Tkachev added that the nation’s first industrial crypto mining body, the Industrial Mining Association, was founded late last month, and noted:
“The association should soon develop into a self-regulatory organization that will be able to shape trends in the sector.”
Is Russian Interest in Crypto ‘Growing’ As Sanctions Bite?
Russian industrial crypto miners have been calling for Moscow to hurry up and legalize their sector for years, as crypto mining currently has no legal status in the country.
In the past decade, major crypto mining firms such as BitRiver have emerged in Russia, while oil and gas producers are using their resources to mine coins.

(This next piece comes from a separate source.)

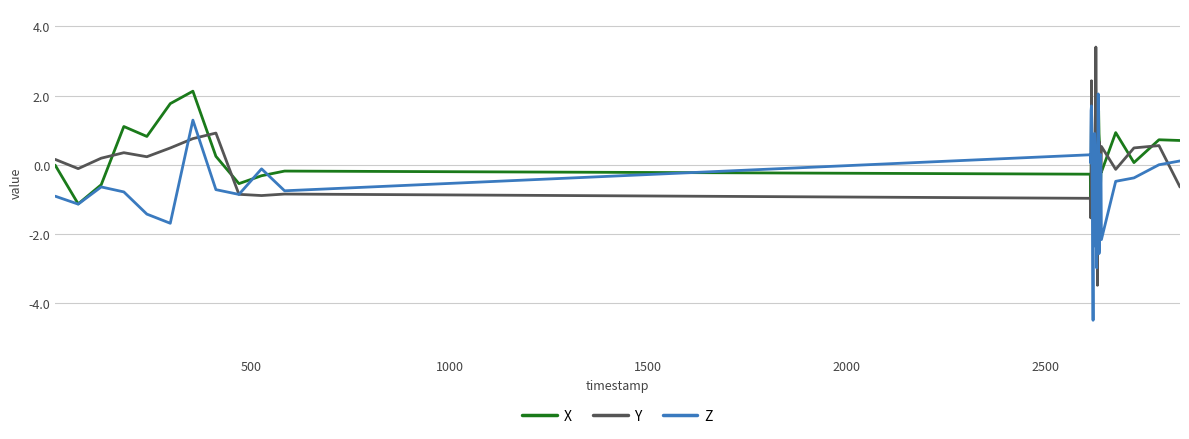

What is the average value of the Z series?

-0.5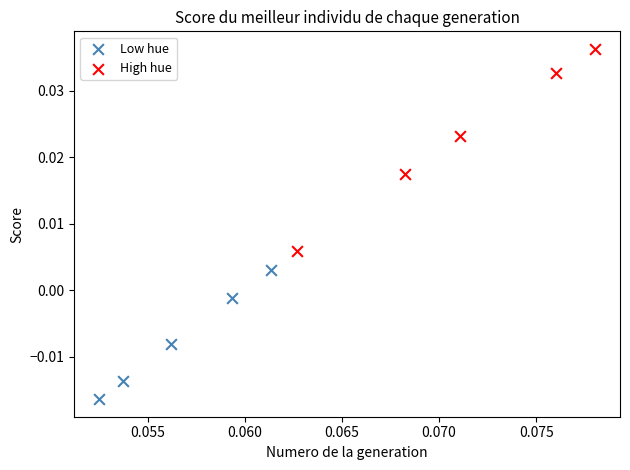

What are all the series names shown in the legend?

Low hue, High hue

Some projects involve oil drillers who partner with miners at pump sites, using associated gas to power rigs.
And some progressive politicians have said they want to fast-track mining legislation so they can begin taxing the income of industrial miners.
But “home” crypto mining has also boomed in Russia, a country famed for its low energy costs and cold winter weather.
Many use subsidized residential energy to power their rigs, a fact that has blighted and angered Russian power providers over the years.
The lawmaker agreed that there was a “growth in the number of Russian investors in cryptocurrency,” noting that “more than 13 million wallets were opened in the Russian Federation” last year.
Tkachev said that this growth was a “natural” response to international sanctions, adding that the Russian public’s knowledge of “financial literacy” and various forms of “financial assets” has “definitely increased” in recent months.
But while Tkachev suggested that politicians want to discourage citizens from making use of crypto in the “domestic” economy, he conceded that crypto would likely continue to play a role in powering Russian trade.
The lawmaker said:
“The [Russian] state cannot officially carry out transactions in cryptocurrency yet. And Russian companies, trading with colleagues from other countries, unfortunately, are also limited in their capacities to [use crypto]. But, I think that this will change by the end of this year and the first half of next year.”
Tkachev added that crypto adoption of this sort would likely continue in the short term, as will the use of Central Bank-powered alternatives. He concluded:
“Expect to read headlines about a [Russian] state corporation or a state-run company becoming the first to conduct an international transaction with an overseas partner using cryptocurrency or the digital ruble.”